The Golden State’s warm climate, fertile soil, and expert farming practices contribute to its peaches and nectarines’ superior flavor, texture, and overall quality. Consumers can enjoy the freshest and most flavorful fruits by choosing California-grown peaches and nectarines while knowing they are supporting farmers and sustainable agriculture.

Nectarine Melba: Our California-Grown Twist on A Classic French Dessert

Have you ever heard of the classic dessert the Peach Melba? I hadn’t heard of it until recently and let me tell you, I think I’ve been missing out my whole life! This iconic summer dessert is made by assembling poached peaches, vanilla ice cream, and raspberry sauce. French chef Auguste Escoffier created this classic sometime between 1892 – 1893 to honor the Australian soprano Nellie Melba. Who also coincidentally has another classic dish named after her created by Escoffier, Melba Toast!
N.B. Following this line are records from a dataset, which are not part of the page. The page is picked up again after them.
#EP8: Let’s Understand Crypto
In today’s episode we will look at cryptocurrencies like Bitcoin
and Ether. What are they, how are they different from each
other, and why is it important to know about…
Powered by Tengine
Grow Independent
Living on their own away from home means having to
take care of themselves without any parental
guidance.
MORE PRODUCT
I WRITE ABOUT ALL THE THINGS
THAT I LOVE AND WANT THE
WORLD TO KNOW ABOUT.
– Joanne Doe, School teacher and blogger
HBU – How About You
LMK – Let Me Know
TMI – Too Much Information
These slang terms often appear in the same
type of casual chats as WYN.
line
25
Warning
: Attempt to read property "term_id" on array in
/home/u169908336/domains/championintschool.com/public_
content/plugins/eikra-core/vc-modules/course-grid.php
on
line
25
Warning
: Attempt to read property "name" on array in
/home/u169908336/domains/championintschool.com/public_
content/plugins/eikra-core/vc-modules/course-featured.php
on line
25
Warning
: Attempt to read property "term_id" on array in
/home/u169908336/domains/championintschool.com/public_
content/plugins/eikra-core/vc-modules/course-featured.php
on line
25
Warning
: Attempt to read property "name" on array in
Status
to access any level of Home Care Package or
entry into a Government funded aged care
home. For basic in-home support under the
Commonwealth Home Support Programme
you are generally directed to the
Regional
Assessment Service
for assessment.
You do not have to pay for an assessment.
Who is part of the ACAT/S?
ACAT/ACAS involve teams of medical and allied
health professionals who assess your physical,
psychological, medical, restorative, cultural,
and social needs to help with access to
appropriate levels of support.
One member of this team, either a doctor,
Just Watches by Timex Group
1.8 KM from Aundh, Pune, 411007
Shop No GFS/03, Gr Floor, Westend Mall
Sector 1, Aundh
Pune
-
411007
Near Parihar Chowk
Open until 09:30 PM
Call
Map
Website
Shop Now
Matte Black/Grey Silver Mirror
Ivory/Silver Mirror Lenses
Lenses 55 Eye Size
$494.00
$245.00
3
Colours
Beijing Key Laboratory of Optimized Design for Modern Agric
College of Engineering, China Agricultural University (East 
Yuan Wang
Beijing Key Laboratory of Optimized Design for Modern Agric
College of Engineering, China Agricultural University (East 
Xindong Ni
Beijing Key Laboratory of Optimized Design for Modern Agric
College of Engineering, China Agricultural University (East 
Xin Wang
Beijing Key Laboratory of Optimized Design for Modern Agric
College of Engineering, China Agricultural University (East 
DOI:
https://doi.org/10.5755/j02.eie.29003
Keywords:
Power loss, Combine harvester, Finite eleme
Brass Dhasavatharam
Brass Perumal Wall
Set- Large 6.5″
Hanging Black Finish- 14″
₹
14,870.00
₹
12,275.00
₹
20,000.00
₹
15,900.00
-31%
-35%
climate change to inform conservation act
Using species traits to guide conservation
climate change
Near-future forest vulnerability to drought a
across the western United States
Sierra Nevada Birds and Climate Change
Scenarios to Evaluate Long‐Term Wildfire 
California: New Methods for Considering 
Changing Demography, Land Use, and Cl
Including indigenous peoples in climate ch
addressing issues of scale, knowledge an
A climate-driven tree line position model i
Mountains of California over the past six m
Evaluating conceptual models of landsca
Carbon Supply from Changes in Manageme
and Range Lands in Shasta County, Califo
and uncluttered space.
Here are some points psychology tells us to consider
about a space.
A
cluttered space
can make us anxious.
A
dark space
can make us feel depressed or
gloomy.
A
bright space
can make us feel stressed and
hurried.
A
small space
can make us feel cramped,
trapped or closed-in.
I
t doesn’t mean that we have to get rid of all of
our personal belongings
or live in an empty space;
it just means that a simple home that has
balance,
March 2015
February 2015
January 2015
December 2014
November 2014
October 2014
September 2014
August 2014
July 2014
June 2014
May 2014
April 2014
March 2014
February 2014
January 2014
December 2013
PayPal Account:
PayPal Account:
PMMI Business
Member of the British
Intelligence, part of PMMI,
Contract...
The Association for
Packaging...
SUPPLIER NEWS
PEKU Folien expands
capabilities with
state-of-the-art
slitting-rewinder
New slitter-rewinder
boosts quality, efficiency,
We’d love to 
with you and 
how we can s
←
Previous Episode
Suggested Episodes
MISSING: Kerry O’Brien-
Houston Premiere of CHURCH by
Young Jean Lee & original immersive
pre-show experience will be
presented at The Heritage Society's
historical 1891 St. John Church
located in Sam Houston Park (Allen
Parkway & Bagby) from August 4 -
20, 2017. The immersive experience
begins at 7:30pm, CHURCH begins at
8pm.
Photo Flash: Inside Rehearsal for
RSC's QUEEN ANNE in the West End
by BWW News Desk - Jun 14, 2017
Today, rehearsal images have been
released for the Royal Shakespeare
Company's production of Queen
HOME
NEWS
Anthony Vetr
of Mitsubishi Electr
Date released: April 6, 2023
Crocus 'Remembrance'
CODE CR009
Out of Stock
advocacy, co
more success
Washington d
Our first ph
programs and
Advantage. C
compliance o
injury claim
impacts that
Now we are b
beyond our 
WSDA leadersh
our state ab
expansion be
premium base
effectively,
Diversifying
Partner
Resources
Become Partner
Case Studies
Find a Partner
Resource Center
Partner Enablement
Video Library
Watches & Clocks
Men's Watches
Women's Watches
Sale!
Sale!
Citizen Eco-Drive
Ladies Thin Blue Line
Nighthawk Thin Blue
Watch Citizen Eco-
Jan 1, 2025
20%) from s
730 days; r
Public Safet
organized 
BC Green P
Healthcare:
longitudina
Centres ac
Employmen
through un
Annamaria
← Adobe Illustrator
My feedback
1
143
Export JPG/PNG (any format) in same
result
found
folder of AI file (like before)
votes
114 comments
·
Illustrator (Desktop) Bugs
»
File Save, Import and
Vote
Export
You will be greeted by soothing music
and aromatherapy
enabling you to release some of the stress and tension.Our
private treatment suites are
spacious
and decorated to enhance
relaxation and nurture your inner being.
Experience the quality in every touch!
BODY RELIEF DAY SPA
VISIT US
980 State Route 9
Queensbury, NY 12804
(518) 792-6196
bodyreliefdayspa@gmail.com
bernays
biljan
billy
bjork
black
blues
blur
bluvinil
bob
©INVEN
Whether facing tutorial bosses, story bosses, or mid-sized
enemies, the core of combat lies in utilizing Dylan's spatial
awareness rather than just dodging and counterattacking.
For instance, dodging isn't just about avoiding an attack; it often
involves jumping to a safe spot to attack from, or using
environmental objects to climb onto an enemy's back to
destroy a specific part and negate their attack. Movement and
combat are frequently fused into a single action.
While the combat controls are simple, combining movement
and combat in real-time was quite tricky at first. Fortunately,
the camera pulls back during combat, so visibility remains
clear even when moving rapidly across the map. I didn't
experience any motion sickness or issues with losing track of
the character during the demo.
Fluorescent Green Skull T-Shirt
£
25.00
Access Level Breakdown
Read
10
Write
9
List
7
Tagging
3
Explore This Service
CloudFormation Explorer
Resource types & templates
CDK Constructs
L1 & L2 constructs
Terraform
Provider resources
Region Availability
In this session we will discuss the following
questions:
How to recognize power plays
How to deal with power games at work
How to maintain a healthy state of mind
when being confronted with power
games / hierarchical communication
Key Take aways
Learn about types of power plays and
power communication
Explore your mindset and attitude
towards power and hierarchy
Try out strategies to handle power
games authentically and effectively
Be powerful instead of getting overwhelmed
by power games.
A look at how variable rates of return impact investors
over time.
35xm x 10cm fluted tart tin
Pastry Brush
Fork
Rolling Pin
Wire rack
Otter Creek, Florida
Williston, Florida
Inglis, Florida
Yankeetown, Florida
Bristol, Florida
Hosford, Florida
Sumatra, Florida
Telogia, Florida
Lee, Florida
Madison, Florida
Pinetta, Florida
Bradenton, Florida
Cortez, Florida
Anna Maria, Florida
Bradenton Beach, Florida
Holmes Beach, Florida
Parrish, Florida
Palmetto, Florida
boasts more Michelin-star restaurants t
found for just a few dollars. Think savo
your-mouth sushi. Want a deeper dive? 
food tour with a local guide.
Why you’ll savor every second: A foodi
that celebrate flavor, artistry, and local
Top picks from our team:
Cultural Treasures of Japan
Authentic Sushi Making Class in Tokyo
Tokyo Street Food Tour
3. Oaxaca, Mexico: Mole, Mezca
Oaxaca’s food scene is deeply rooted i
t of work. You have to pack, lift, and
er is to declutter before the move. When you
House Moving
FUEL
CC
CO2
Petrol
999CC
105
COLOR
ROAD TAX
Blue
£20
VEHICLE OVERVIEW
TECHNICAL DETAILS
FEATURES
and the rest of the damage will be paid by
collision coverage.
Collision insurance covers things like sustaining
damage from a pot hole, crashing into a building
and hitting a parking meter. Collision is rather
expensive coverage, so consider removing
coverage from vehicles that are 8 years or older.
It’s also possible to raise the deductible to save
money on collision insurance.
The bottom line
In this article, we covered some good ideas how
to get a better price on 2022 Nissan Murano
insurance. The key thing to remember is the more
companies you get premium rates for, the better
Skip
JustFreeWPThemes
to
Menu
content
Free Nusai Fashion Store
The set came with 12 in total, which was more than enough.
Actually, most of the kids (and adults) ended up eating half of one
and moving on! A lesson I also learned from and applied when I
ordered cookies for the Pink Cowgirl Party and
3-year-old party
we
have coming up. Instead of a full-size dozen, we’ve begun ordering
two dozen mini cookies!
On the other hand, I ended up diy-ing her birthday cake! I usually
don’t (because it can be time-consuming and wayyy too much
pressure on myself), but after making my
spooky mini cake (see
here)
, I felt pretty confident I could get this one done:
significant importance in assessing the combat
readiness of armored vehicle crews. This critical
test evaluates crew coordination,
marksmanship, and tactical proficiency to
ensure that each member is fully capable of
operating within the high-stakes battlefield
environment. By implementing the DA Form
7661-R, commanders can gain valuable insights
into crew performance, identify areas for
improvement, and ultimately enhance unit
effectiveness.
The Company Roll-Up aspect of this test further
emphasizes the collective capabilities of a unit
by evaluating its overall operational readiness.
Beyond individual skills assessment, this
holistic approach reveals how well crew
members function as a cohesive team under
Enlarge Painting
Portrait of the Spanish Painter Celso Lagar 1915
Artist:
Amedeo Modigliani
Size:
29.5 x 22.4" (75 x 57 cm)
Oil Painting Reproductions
How to Make This California-Grown Nectarine Melba Step-by-Step.

Halve nectarines. Remove pits if it is easy to do so, but if it is difficult leave them in until later.

We poached halved nectarines in a simple syrup made of sugar, water, vanilla bean, and freshly squeezed lemon juice. While it may look a bit involved, I assure you, this method of cooking fruit is quite easy.

A slotted spoon will help lower the nectarines without risk of splashing the hot liquid on yourself.

Poach the nectarines in the simmering liquid for 2-3 minutes perside until tender.

To test if the nectarines are cooked through and tender, pierce the cut edge with the tip of a knife.

The pits should now slip out easily with a small spoon.

Peel the nectarine by gently pulling  at the cut edge. Ths skin will slip easily away from the flesh now.

How to Make Fresh Raspberry Sauce

Place raspberries in a food processor or blender.

Add 1-2 tablespoons of the nectarine poaching liquid to sweeten.

Add a squeeze of lemon juice.

Puree until no chunks of fruit remain.

Strain out the seeds by pouring the puree through a mesh strainer.

Use a spoon or spatula to work the mixture through the sieve.